Dans un autre pan de son intervention, Tidjane Thiam a critiqué la dépendance excessive des chefs d’États africains vis-à-vis des investisseurs étrangers. « Les chefs d’États africains passent trop de temps avec les investisseurs étrangers. C’est 80 % pour eux et 20 % pour les nationaux. Il faut inverser cette tendance aujourd’hui et bâtir nos champions à travers nos PME », a-t-il déclaré.
Pour lui, l’avenir économique du continent repose sur le développement de grandes entreprises nationales capables de rivaliser à l’international. « Il nous faut aujourd’hui de très grandes entreprises ivoiriennes », a-t-il martelé, appelant à une refonte des priorités gouvernementales pour soutenir les entrepreneurs locaux.

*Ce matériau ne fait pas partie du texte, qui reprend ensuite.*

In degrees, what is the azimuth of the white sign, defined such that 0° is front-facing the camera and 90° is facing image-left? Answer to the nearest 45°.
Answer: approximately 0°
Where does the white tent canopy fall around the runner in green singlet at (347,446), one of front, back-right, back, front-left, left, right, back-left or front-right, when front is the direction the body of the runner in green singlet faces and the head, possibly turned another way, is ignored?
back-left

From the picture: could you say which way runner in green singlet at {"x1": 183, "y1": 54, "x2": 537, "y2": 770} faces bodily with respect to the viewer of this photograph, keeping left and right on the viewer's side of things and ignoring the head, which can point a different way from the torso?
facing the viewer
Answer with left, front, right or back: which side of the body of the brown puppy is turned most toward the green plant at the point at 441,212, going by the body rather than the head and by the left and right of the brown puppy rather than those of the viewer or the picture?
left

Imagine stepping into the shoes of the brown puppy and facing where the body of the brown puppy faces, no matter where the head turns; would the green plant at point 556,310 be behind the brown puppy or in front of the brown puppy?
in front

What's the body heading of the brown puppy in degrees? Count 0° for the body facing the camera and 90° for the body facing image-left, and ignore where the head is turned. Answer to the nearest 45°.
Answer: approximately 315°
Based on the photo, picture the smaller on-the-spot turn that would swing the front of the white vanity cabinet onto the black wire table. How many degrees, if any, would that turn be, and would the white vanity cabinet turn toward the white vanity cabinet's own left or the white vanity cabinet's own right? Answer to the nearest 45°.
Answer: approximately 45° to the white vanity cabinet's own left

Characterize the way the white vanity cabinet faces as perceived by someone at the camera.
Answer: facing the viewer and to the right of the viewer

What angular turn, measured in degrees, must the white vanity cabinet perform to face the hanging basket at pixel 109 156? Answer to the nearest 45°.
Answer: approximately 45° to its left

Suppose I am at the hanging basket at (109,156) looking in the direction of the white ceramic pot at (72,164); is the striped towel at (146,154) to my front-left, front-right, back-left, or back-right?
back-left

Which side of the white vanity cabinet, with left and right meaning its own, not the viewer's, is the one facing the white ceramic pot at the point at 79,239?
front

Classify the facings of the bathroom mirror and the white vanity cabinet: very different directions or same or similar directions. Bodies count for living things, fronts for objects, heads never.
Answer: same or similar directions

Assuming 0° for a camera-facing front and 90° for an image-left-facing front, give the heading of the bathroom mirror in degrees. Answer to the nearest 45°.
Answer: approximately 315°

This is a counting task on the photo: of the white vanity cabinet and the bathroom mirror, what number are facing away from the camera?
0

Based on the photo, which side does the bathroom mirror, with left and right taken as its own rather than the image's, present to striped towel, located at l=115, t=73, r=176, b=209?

Tidjane Thiam a également évoqué ses échanges réguliers avec des figures africaines emblématiques telles qu’Olusegun Obasanjo, ancien président du Nigeria. « Je vais souvent voir le président Obasanjo. Il me reçoit et me donne beaucoup de conseils. C’est un des plus sages hommes de l’Afrique, qui a ramené les civils au pouvoir et s’est retiré tranquillement. Vous savez, quand les gens ont un certain âge, il vaut mieux les avoir comme conseillers plutôt que comme patrons », a-t-il confié.
Enfin, Tidjane Thiam a appelé à la fermeté dans la défense des valeurs africaines. « Nous devons être fermes et attachés à nos valeurs. Nous avons trop perdu », a-t-il déclaré, exhortant son auditoire à redoubler d’efforts pour préserver l’identité culturelle et le patrimoine africains face aux défis de la modernité.